In the day leading up to the long, long-awaited debut of "The Tree of Life," attention on the Croisette seemingly turned more to the deals being made in the Cannes marketplace – most of them for films that are nothing like the movies playing in the festival, and many for projects that don't even exist yet except as pitches.
The healthy market that began last fall at Toronto and continued earlier this year at Sundance is even more in evidence at Cannes, with more than 4,000 films looking for sales in markets all around the world. And in the first five days of the Marche du Film marketplace, many of the movies are finding those buyers, buoying the spirits of Cannes-goers and capturing the attention of the assembled media.
"The buyers are back," says Melena Ryzik. She curiously traces this to the success of "Black Swan" and "The King's Speech," linking them to Cannes acquisitions like "The Artist" and "The Iron Lady." The latter film, with Meryl Streep as Margaret Thatcher, probably does warrant the "King's Speech" comparison (and now it has the same distributor, Weinstein), but it's such a high-profile project, and such sure-fire awards bait, that it would have been a prime acquisition target even if it never set foot in the South of France.
The Hollywood Reporter, meanwhile, enlists five reporters (under Jay A. Fernandez's byline) to survey the market and come to a similar conclusion, albeit one based on territory sales and remake rights rather than last year's Oscar movies.
“Business is incredibly strong — not just on one or two titles, but across the board," IM Global CEO Stuart Ford told THR.Added A Company CEO Alexander van Dulmen, “There’s a lot of money being thrown around.”
The most interesting part is van Dulmen's comment that the marketplace has also been cutthroat this year, with sellers "bad-mouthing each other's projects" and suggesting that they'll never get made. (Much of the time, of course, they're right.)
Back to the artier fare actually screening at Cannes, not everybody was as enthusiastic about the black-and-white silent comedy "The Artist" as Sasha Stone was. Eric Kohn, for instance, liked the film's concept more than its execution. "If the script had spoken dialogue in place of its anachronistic cue cards, it would be a relentless bore," he says. "The gimmick saves it, but just barely."
Jeff Wells was significantly kinder, calling the film "a winning 'success,' and at the same time a half-and-halfer – a film that delivers beautifully but also leaves you wanting in certain ways." And Variety's Peter Debruge said director Michel Hazanavicius delivered "a heartfelt, old-school romance without the aid of spoken dialogue or sound," but warned, "pic will take careful handling to shatter the arthouse ceiling, as today's auds demonstrate little nostalgia for cinema's roots."
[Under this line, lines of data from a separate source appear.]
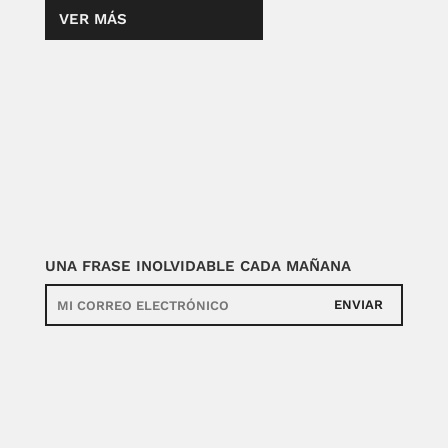
VER MÁS
UNA FRASE INOLVIDABLE CADA MAÑANA
ENVIAR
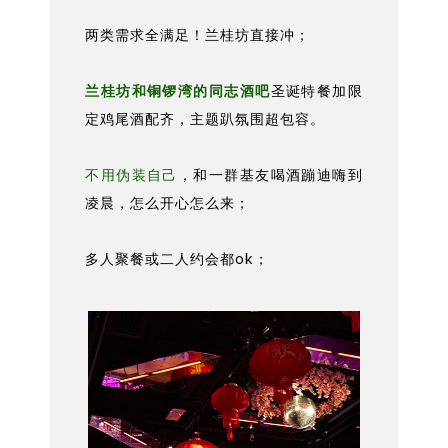
两类需求全满足！兰桂坊直接冲；
兰桂坊和铜锣湾的同志酒吧
圣诞特餐加限
定鸡尾酒配齐，主题趴氛围超包容。
不用伪装自己
，和一群基友喝酒蹦迪嗨到
凌晨，怎么开心怎么来；
多人聚餐或二人约会都ok；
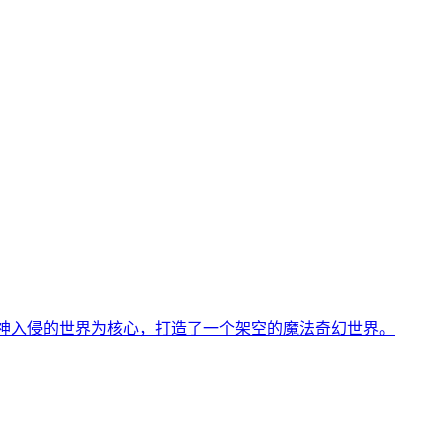
以被古神入侵的世界为核心，打造了一个架空的魔法奇幻世界。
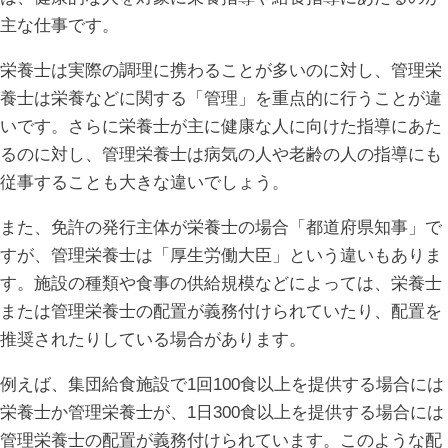
主な仕事です。
栄養士は実際の調理に携わることが多いのに対し、管理栄
養士は栄養などに関する「管理」を重点的に行うことが違
いです。さらに栄養士が主に健康な人に向けた指導にあた
るのに対し、管理栄養士は病気の人や老齢の人の指導にも
従事することも大きな違いでしょう。
また、免許の発行主体が栄養士の場合「都道府県知事」で
すが、管理栄養士は「厚生労働大臣」という違いもありま
す。施設の種類や食事の供給規模などによっては、栄養士
または管理栄養士の配置が義務付けられていたり、配置を
推奨されたりしている場合があります。
例えば、集団給食施設で1回100食以上を提供する場合には
栄養士か管理栄養士が、1日300食以上を提供する場合には
管理栄養士の配置が義務付けられています。このような配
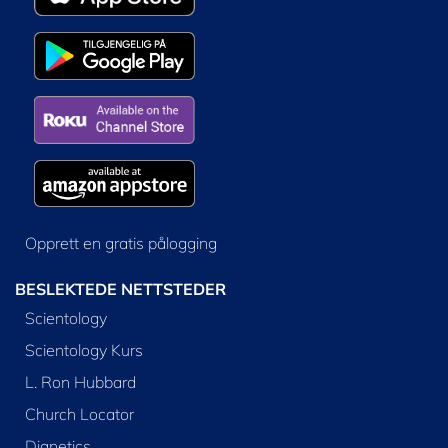
Opprett en gratis pålogging
BESLEKTEDE NETTSTEDER
Scientology
Scientology Kurs
L. Ron Hubbard
Church Locator
Dianetics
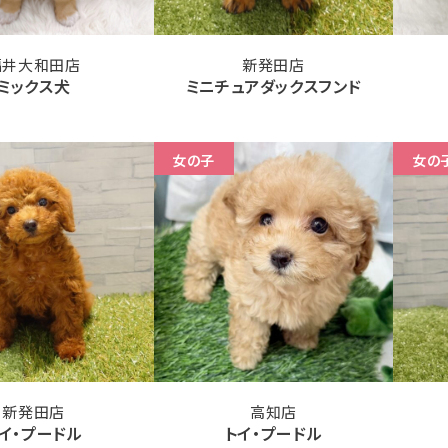
福井大和田店
新発田店
ミックス犬
ミニチュアダックスフンド
女の子
女の
新発田店
高知店
イ・プードル
トイ・プードル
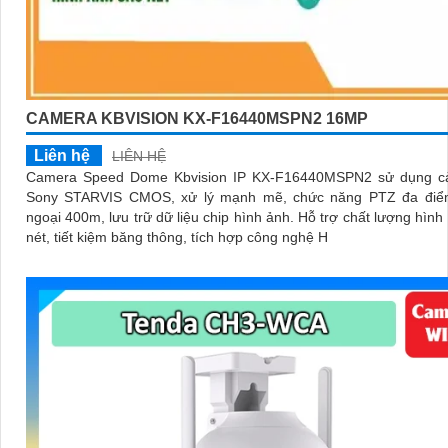
CAMERA KBVISION KX-F16440MSPN2 16MP
Liên hệ
LIÊN HỆ
Camera Speed Dome Kbvision IP KX-F16440MSPN2 sử dụng c
Sony STARVIS CMOS, xử lý mạnh mẽ, chức năng PTZ đa điể
ngoại 400m, lưu trữ dữ liệu chip hình ảnh. Hỗ trợ chất lượng hình ảnh sắc
nét, tiết kiệm băng thông, tích hợp công nghệ H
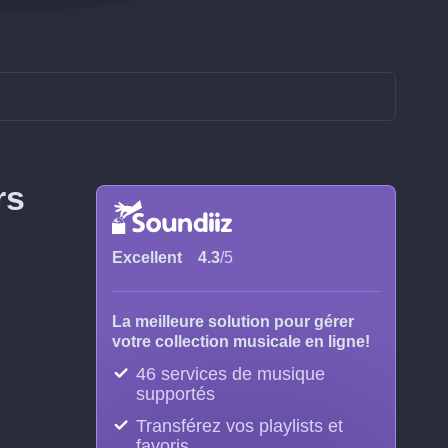
rs
Excellent
4.3
/5
La meilleure solution pour gérer
votre collection musicale en ligne!
46 services de musique
supportés
Transférez vos playlists et
favoris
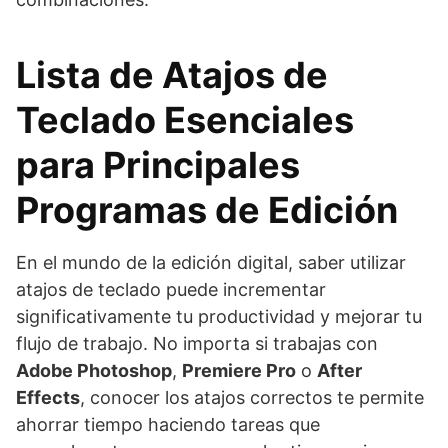
Lista de Atajos de
Teclado Esenciales
para Principales
Programas de Edición
En el mundo de la edición digital, saber utilizar
atajos de teclado puede incrementar
significativamente tu productividad y mejorar tu
flujo de trabajo. No importa si trabajas con
Adobe Photoshop
,
Premiere Pro
o
After
Effects
, conocer los atajos correctos te permite
ahorrar tiempo haciendo tareas que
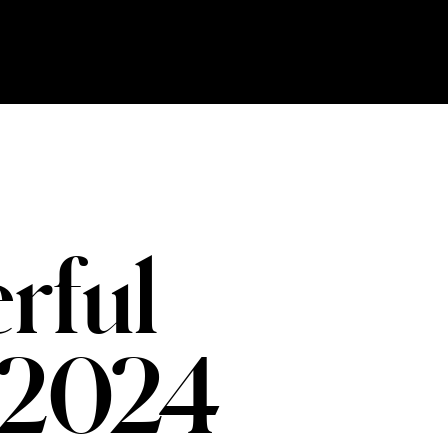
Ski
t
conten
rful
 2024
Steven Zeitchik thinks that "The Artist" is a dark-horse candidate in the race for the Palme d'Or – a race, he says, that is beginning to come into focus. With only eight of the 20 titles in competition having screened, and such notable auteurs as Terrence Malick, Pedro Almodovar and Lars von Trier still to come, this proclamation may be a touch premature – but if one is to go by what has screened so far, he says the two frontrunners are Joseph Cedar's "Footnote" and Lynne Ramsay's "We Need to Talk About Kevin."
Then again, as Zeitchik knows, last year at this point in the festival the frontrunners were considered to be "Another Year" and "Certified Copy" and maybe "Biutiful," and few people thought "Uncle Boonmee Who Can Recall His Past Lives" was a likely winner.
One of the films debuting on Sunday would be a particularly notable Palme d'Or winner: the austere Belgian filmmakers the Dardenne brothers have won the prize for "Rosetta" and "The Child," joining Francis Ford Coppola and Emir Kusturica; a win for their new film, "The Kid With a Bike" (right), would make them the festival's only three-time winners.
AFP.com lauded the film for showing the directors'"stunning capacity for unsentimental storytelling," and David Rooney added, "there isn’t a single unearned emotion in this tremendously moving drama." But Boyd van Hoeij said the film was "something that, on the surface, looks startlingly new, slowly reveals itself to be something surprisingly familiar and not all that effective," and Jeff Wells complained that the film is being overrated by critics blinded by the directors' reputations.
Then again, it's not the critical reaction that'll matter when the Cannes awards are handed out next Sunday. The real question: what films are best-liked by Robert De Niro, and Uma Thurman, and Jude Law, and Olivier Assayas, and the other jurors?